* **What you have to do**
Nothing but the lines from the one containing "right wrist: (87, 147)" to the end of the data should be returned, each exactly as written.

Items from a dataset:
——
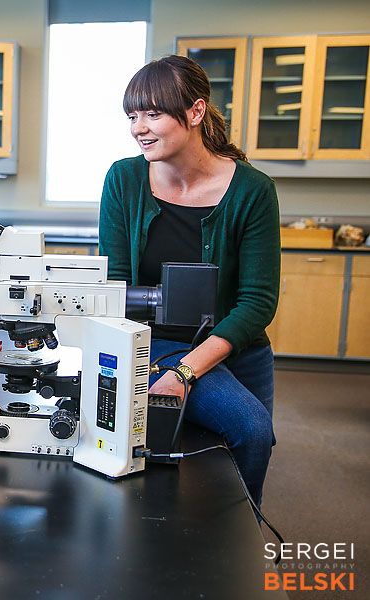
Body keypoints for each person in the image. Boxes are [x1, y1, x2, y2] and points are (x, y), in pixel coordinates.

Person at [98, 55, 280, 507]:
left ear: (195, 112)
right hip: (159, 345)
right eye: (133, 116)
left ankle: (241, 548)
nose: (139, 127)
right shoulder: (124, 180)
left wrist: (188, 371)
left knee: (254, 439)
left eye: (153, 114)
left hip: (237, 349)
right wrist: (166, 365)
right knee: (243, 431)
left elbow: (257, 302)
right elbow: (117, 285)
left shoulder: (253, 190)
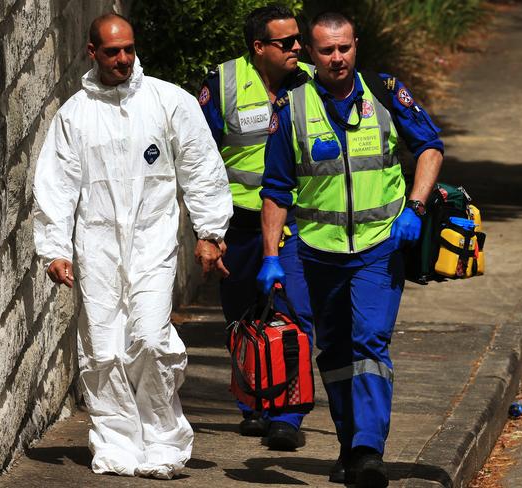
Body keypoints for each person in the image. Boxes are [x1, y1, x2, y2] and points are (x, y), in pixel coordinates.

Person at [32, 13, 232, 480]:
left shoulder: (169, 102)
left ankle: (163, 442)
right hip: (97, 244)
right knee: (103, 346)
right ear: (92, 53)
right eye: (112, 52)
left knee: (149, 338)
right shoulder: (74, 116)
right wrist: (55, 249)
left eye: (129, 49)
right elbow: (56, 187)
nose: (123, 59)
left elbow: (201, 168)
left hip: (153, 241)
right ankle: (116, 444)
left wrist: (210, 233)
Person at [257, 11, 444, 487]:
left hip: (380, 248)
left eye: (344, 48)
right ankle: (348, 442)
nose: (337, 58)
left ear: (355, 46)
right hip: (318, 252)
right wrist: (272, 256)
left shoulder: (383, 92)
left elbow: (429, 147)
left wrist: (415, 208)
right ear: (312, 54)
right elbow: (277, 189)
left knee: (370, 342)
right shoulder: (292, 108)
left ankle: (367, 450)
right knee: (336, 350)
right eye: (326, 51)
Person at [198, 5, 314, 450]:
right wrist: (207, 231)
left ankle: (288, 413)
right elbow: (198, 158)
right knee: (242, 317)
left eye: (298, 40)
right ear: (259, 47)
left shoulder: (310, 82)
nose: (297, 49)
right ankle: (254, 405)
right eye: (286, 43)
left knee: (291, 312)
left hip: (292, 221)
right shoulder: (223, 84)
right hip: (236, 224)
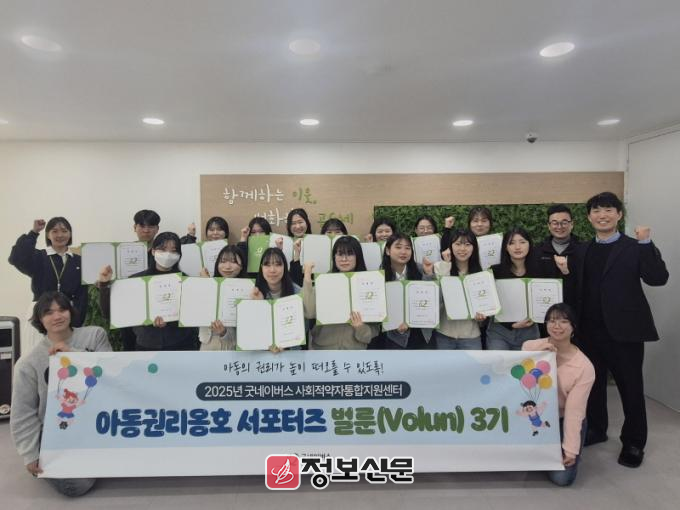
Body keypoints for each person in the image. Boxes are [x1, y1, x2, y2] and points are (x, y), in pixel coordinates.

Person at [572, 191, 668, 468]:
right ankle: (596, 429)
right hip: (588, 331)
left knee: (631, 387)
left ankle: (634, 442)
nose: (602, 215)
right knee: (593, 385)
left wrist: (646, 242)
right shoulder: (581, 250)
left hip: (625, 332)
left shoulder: (634, 246)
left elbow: (657, 278)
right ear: (589, 217)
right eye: (596, 211)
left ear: (619, 215)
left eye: (608, 210)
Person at [11, 291, 111, 497]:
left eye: (62, 310)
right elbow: (23, 412)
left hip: (97, 423)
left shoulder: (95, 335)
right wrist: (30, 454)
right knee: (76, 486)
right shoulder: (28, 363)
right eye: (48, 312)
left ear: (70, 312)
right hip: (57, 432)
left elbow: (111, 371)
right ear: (39, 319)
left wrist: (72, 354)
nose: (57, 316)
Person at [523, 303, 595, 486]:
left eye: (564, 321)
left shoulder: (584, 367)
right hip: (534, 416)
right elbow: (518, 363)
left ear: (573, 327)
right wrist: (539, 354)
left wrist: (570, 450)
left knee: (562, 478)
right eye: (552, 320)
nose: (557, 326)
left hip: (563, 418)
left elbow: (574, 412)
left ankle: (568, 447)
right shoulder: (532, 346)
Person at [98, 232, 199, 351]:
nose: (168, 255)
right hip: (146, 345)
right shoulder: (135, 281)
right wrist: (104, 285)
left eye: (173, 251)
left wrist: (171, 321)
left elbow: (193, 314)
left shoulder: (186, 281)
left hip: (181, 344)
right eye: (163, 249)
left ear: (179, 255)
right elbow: (110, 313)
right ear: (153, 251)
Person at [9, 217, 88, 354]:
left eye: (64, 231)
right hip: (41, 313)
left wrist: (76, 322)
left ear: (70, 234)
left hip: (67, 314)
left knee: (65, 359)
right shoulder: (38, 257)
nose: (60, 235)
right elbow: (16, 258)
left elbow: (82, 295)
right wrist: (34, 232)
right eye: (55, 231)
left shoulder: (79, 261)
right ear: (48, 235)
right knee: (38, 355)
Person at [303, 236, 379, 349]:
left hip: (354, 350)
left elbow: (375, 329)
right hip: (323, 349)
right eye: (340, 254)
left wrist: (360, 328)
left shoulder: (370, 283)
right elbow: (309, 312)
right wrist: (307, 276)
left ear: (358, 256)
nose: (344, 259)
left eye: (350, 254)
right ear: (334, 257)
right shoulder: (324, 281)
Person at [487, 227, 545, 350]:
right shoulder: (495, 271)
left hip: (529, 331)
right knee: (499, 362)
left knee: (527, 363)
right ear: (505, 247)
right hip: (500, 331)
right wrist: (512, 324)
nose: (517, 247)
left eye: (522, 242)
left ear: (529, 245)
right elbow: (489, 303)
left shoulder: (539, 271)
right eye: (512, 243)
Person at [379, 234, 435, 349]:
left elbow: (434, 300)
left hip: (422, 332)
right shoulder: (380, 275)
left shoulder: (421, 269)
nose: (403, 252)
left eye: (407, 248)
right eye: (398, 247)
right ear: (388, 251)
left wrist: (428, 274)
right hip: (394, 335)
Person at [433, 229, 485, 349]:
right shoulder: (439, 267)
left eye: (467, 244)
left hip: (471, 335)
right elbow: (438, 297)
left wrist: (482, 317)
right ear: (450, 246)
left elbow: (484, 306)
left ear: (474, 248)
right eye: (457, 244)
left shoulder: (481, 274)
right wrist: (446, 265)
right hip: (444, 334)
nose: (462, 249)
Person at [199, 245, 247, 351]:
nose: (227, 266)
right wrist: (206, 284)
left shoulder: (248, 290)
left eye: (233, 262)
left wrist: (224, 333)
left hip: (234, 349)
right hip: (208, 346)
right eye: (223, 261)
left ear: (242, 266)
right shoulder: (205, 284)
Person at [535, 204, 579, 308]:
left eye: (564, 222)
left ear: (571, 224)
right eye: (555, 223)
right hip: (545, 307)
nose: (559, 226)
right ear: (549, 225)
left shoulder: (582, 250)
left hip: (574, 307)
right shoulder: (537, 251)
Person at [288, 208, 313, 287]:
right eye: (293, 223)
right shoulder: (284, 244)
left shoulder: (316, 242)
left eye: (300, 222)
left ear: (307, 223)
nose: (298, 226)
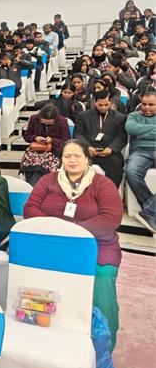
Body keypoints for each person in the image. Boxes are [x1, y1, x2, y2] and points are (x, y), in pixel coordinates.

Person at [23, 140, 123, 351]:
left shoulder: (102, 184)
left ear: (87, 158)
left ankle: (103, 346)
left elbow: (111, 219)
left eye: (77, 156)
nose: (72, 160)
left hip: (96, 245)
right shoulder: (48, 180)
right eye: (67, 156)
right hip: (54, 241)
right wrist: (56, 229)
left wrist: (73, 231)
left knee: (102, 279)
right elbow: (30, 208)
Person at [73, 90, 127, 188]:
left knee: (116, 165)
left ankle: (109, 192)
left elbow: (121, 137)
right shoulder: (83, 116)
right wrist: (87, 147)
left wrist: (111, 149)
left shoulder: (120, 118)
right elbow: (78, 134)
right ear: (95, 102)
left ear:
——
* **Finished exercise**
right wrist: (87, 147)
left wrist: (111, 149)
left shoulder: (120, 118)
right elbow: (78, 134)
right ear: (95, 102)
left ear:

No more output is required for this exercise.